You don't have to discard the idea of a singleton just because it will need an IDbConnection. You can solve the problem similarly to how efcore does with its IDbContextFactory.
Rather than using IDbConnection directly, you use a wrapper class around a function that will create an IDbConnection on the fly instead.
public class DbConnectionFactory
{
private readonly Func<IDbConnection> _connectionCreator;
public DbConnectionFactory(Func<IDbConnection> connectionCreator)
{
_connectionCreator = connectionCreator;
}
public IDbConnection CreateConnection()
{
return _connectionCreator();
}
}
You can create an extension method to add it to services, if you'd like.

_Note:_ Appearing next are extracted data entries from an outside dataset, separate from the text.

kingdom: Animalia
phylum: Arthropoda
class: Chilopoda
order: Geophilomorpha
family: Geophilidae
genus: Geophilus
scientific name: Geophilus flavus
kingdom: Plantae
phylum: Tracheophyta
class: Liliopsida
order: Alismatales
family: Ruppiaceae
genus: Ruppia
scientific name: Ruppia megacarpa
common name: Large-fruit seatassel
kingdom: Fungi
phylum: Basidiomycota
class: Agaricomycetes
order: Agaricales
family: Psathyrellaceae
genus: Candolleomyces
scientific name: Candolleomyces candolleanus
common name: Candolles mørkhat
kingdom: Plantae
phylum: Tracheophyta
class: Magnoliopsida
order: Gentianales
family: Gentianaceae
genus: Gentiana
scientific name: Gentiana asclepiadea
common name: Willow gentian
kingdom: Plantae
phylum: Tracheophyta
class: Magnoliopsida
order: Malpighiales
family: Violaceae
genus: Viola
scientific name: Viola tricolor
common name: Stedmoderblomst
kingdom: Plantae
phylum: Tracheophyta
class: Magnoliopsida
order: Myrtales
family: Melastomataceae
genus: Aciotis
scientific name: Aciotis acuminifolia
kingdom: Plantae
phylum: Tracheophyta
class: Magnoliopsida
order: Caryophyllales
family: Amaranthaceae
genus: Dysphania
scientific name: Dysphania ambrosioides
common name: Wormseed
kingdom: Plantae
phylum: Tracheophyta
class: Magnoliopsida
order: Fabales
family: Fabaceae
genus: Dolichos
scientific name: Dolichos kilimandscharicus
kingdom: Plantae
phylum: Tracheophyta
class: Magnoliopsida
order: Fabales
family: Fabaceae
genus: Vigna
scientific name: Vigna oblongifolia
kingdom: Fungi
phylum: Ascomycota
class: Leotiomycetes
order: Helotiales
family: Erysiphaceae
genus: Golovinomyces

public static IServiceCollection AddDbConnectionFactory(
this IServiceCollection collection,
Func<IDbConnection> connectionCreator
)
{
return collection.AddSingleton(new DbConnectionFactory(connectionCreator));
}
Then in your Startup.cs, add it to your services.
//services.AddTransient<IDbConnection>(db => new Microsoft.Data.SqlClient.SqlConnection(connectionString));
services.AddDbConnectionFactory(() => new Microsoft.Data.SqlClient.SqlConnection(connectionString));
Let's say you want a singleton that's supposed to ReadData on command.
services.AddSingleton<MySingleton>();
If your class looks something like this...
public class MySingleton(){
private readonly IDbConnection _connection;
public MySingleton(IDbConnection connection){
_connection = connection;
}
public void ReadData(){
var command = _connection.CreateCommand();
//...
}
}
change it to this...
public class MySingleton(){
private readonly DbConnectionFactory _connectionFactory;
public MySingleton(DbConnectionFactory connectionFactory){
_connectionFactory = connectionFactory;
}
public void ReadData(){
using var connection = _connectionFactory.CreateConnection();
var command = connection.CreateCommand();
//...
}
}
Now you are opening and disposing a connection every time you call ReadData()
, rather than using a connection that tries and fails to stay open.